Japanese researchers were also very active in the 1980s and Professor Fumihiko Kimura and his team at the University of Tokyo had been researching solid modeling since the start of the decade. One of Professor Kimura's researchers, Dr. Hiroaki Chiyokura, had moved into Ricoh in the mid 1980s and in 1987 Ricoh released the DesignBase boundary representation solid modeling kernel which was unique in using Gregory surfaces (as opposed to NURBS) as its primary geometry. Designbase was quickly adopted by many Japanese CAD software vendors and Ricoh began to sell Designbase through their US office in 1989. That marked the beginning of the "kernel modeler wars" between ACIS, DesignBase and Parasolid which was to continue throughout the following decade.

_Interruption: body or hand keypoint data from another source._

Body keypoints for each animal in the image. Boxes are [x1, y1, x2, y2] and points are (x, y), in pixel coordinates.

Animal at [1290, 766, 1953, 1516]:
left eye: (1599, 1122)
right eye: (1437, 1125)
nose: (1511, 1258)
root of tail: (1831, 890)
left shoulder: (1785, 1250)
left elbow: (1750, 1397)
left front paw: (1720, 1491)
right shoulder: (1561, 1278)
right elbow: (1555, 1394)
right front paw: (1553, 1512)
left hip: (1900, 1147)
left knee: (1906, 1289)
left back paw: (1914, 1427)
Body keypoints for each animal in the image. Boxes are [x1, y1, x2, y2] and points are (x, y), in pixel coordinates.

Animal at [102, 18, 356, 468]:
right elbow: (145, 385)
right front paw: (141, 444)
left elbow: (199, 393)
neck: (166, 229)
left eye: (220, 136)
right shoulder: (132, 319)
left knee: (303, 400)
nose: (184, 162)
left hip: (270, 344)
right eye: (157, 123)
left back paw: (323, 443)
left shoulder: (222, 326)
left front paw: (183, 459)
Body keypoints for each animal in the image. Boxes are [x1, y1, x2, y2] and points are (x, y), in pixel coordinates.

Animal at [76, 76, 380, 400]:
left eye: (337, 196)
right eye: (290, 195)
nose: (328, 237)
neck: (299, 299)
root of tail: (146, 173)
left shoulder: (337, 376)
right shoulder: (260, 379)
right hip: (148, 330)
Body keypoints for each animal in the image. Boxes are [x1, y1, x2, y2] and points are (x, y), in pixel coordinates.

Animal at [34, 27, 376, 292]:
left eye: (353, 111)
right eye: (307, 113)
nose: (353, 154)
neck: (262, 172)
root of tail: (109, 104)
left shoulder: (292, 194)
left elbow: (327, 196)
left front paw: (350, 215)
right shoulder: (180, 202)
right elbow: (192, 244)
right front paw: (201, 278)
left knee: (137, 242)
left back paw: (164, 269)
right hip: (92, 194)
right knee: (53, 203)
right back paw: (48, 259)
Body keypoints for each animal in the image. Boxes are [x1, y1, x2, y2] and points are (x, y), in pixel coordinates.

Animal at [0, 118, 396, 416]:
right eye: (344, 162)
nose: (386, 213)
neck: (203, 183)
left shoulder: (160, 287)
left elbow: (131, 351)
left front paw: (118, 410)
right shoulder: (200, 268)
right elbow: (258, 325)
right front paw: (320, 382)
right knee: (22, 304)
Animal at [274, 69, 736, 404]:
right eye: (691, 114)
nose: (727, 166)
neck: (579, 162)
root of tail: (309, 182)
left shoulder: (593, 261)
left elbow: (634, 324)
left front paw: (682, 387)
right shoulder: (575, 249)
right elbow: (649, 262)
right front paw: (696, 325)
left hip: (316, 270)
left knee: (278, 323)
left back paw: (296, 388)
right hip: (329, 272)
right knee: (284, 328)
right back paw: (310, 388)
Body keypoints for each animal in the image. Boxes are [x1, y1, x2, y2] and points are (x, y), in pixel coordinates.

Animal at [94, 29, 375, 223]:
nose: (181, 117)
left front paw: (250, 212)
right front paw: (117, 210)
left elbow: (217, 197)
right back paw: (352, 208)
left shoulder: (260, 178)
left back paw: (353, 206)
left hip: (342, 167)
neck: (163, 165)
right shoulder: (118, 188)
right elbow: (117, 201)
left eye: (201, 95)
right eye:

In the computer hardware market, the "workstation wars" fought between Apollo Computer, Sun Microsystems, SGI, HP, DEC and IBM reached boiling point in 1987 when Apollo Computer achieved the #3 position after IBM and DEC. In 1989 HP acquired Apollo Computer to take the #2 position from DEC and by the end of the 1980s, first-generation RISC processors and high-performance real-time 3D full-color rendering were setting the benchmark in the hardware market. HP and Sun emerged as the strongest general purpose workstation vendors with SGI dominating the 3D graphics workstation market.